Anyway, no disrespect was meant, and I hope that productive discussions can be had here because I enjoy the discourse.
Last edited by Devyn Stewart; 02-16-2019 at 08:01 PM.
Does it make you uncomfortable that I criticise something that is transparently flawed, whether it is my field or not? Do you have an opinion on the Mueller Investigation?
EDIT: And this is very important, what is Science??? Do you know the difference between science and professional research publication? Because they are certainly as hell not the same thing. "Scientism" is your problem. It's the problem of lots of otherwise intelligent people. Think about this.
I take no issue with specific criticisms. I understand that there are many mistakes made in scientific papers, but the road to a good understanding isn't paved with all perfect science. If everyone's methods had to be perfect to get a sense for a general trend, we would get nowhere because science is messy, even the hard sciences. That's why the throwing away of exercise science as a whole is suspicious to me.
I do have an opinion, but I'm not one to, say, write an article about it. Do you see where I'm coming from?
I sure do. You're coming from the position of Scientism. If you read The Journals, you're doing "science."

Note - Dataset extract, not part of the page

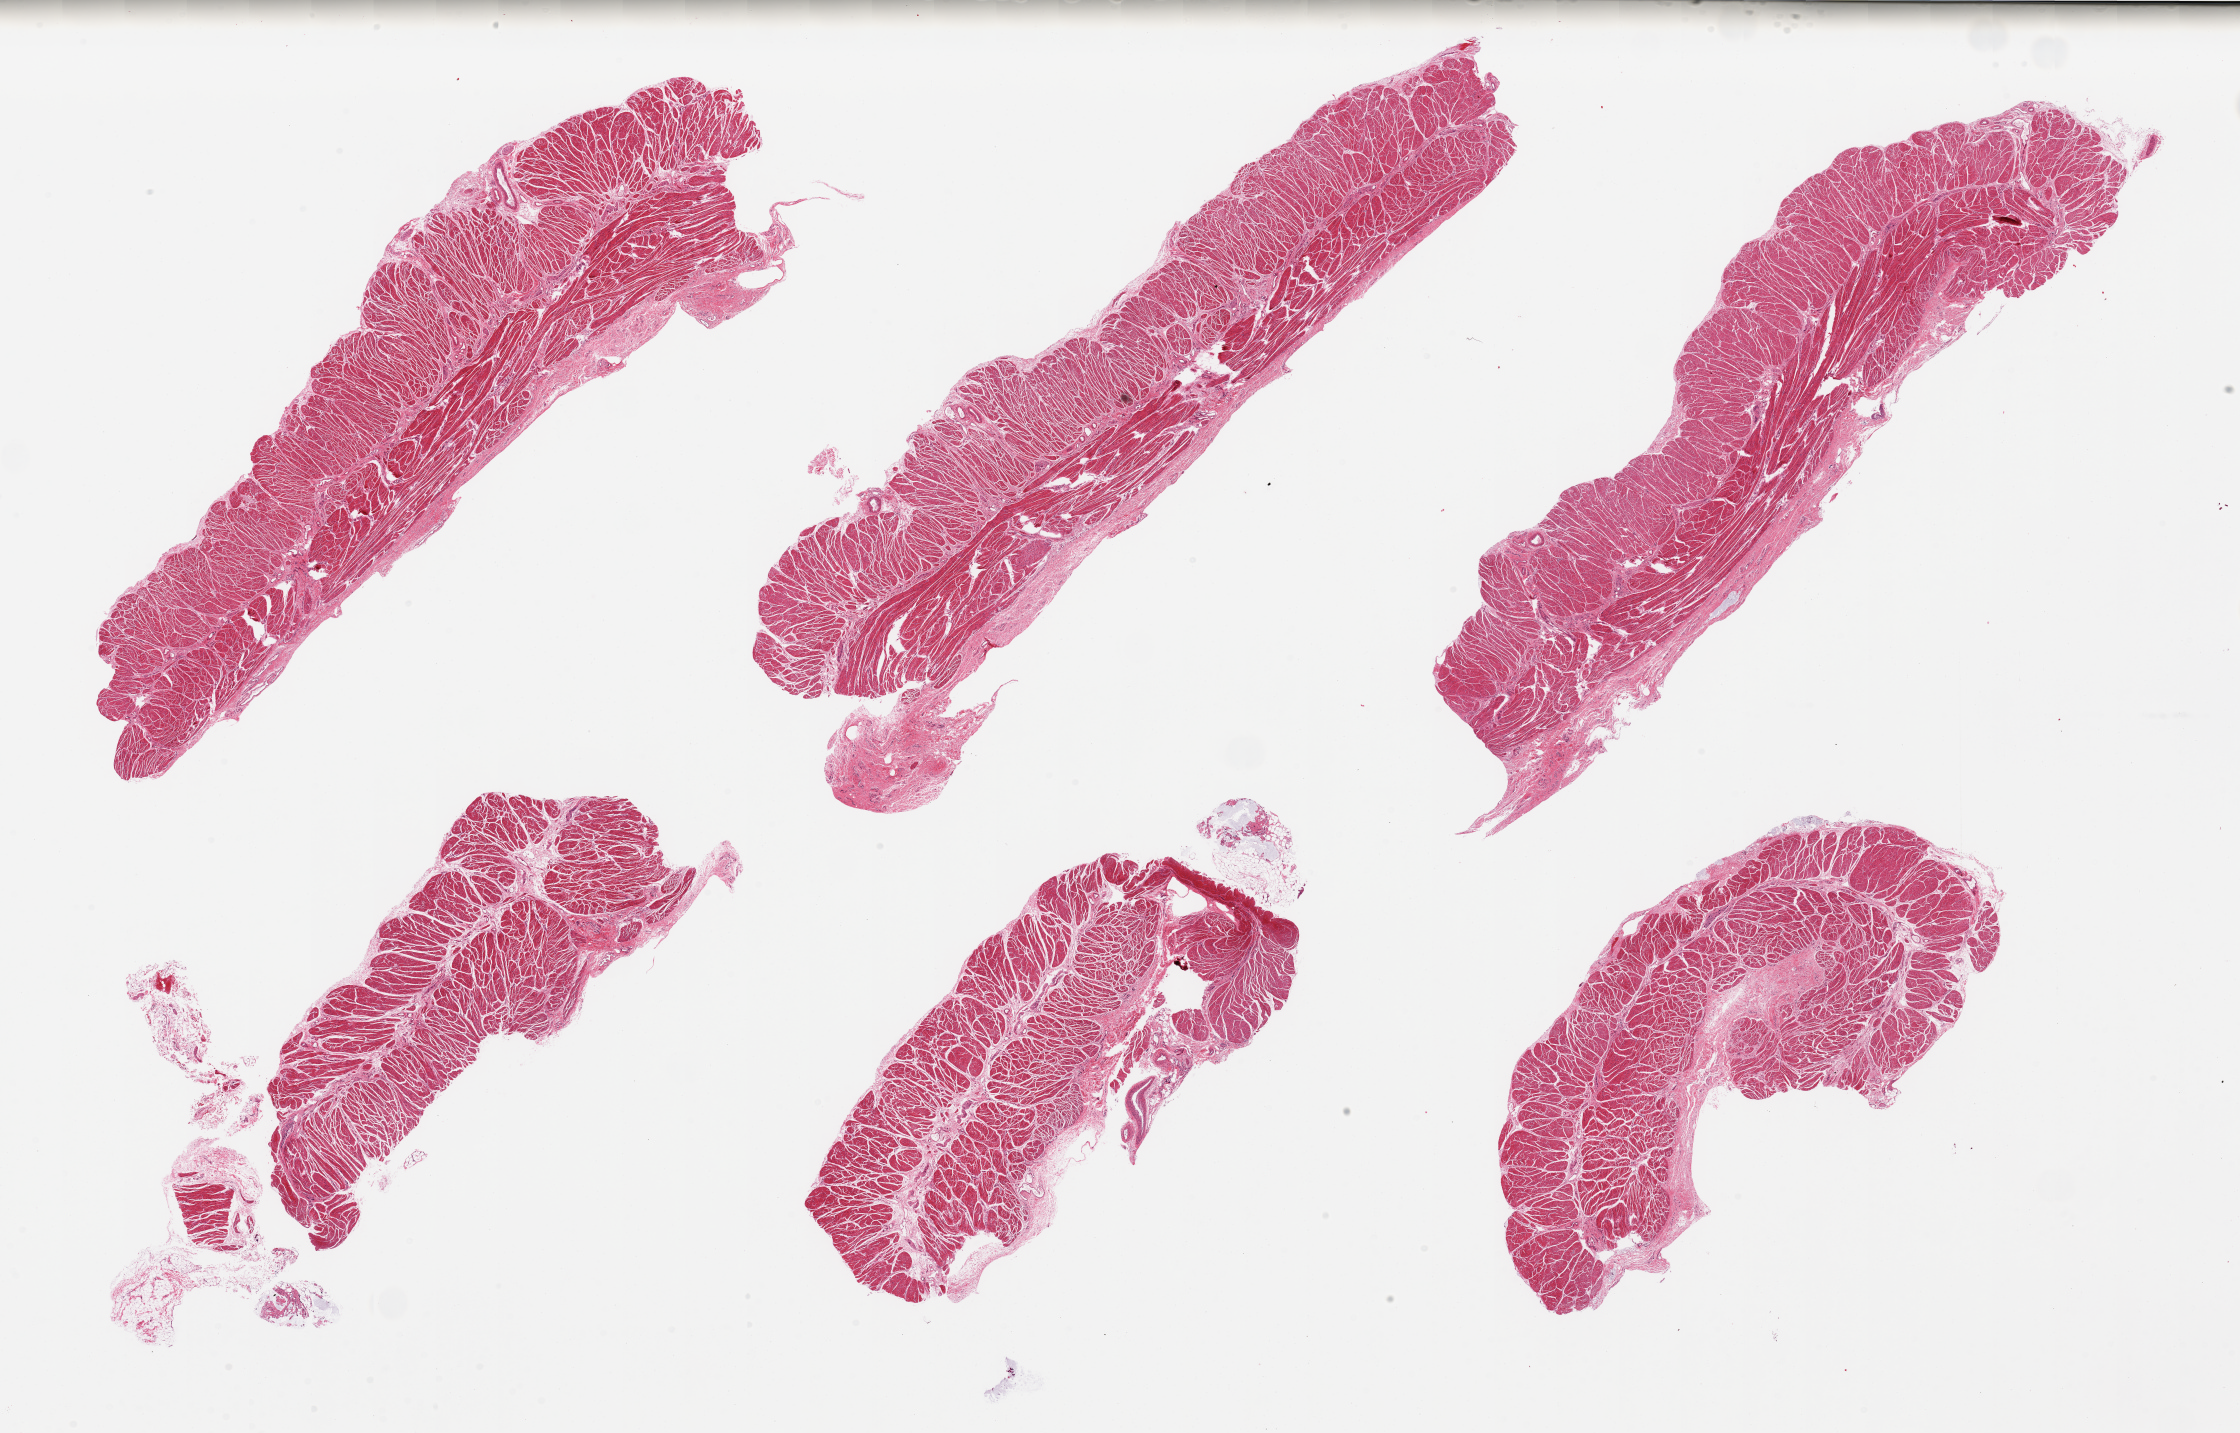
Whole-slide image, hematoxylin and eosin (H&E) stain — shown as a low-resolution overview of the whole scanned area (about 35.4 x 22.7 mm, acquisition: 20x scan). PAXgene-fixed paraffin-embedded (PFPE) section. Target tissue: esophageal muscle. Donor tissue sample. Female donor.
Review note (as recorded): 6 pieces, all muscularis, good specimens.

The Phenomenology of Barbell Training | Mark Rippetoe
The Problem with “Exercise Science” | Mark Rippetoe
I do understand that there is a difference. I'll make an analogy to chemistry, as that's my area of study moreso than exercise science. With experience alone, chemically, you get blacksmiths and cooks. That's useful, but they may never become the best blacksmiths and cooks that they could be because they don't fully understand why what they're doing works the way it does. Without chemistry research, we never learn about the existence and charge of the electron. Perhaps that isn't necessary to the blacksmith right now, but many discoveries like that lead to models that lead us to a better understanding of how to program as a whole that we could have never discovered with simply experience alone.
I know I may be comparing apples to oranges with this case, but I think there are things that experience alone cannot tell us about strength training that research can. Exercise science is a particularly flawed area of research atm, I'll concede, but I don't think that warrants throwing it out completely.
I also think that heuristics based on experience can be useful but can also drive you off a cliff. The "lift heavy things to lift heavier things" mantra repeated around here ad nauseam clearly isn't true at all times for all people, but for some reason the idea of training with loads <70% for a good portion of your training is ludicrous.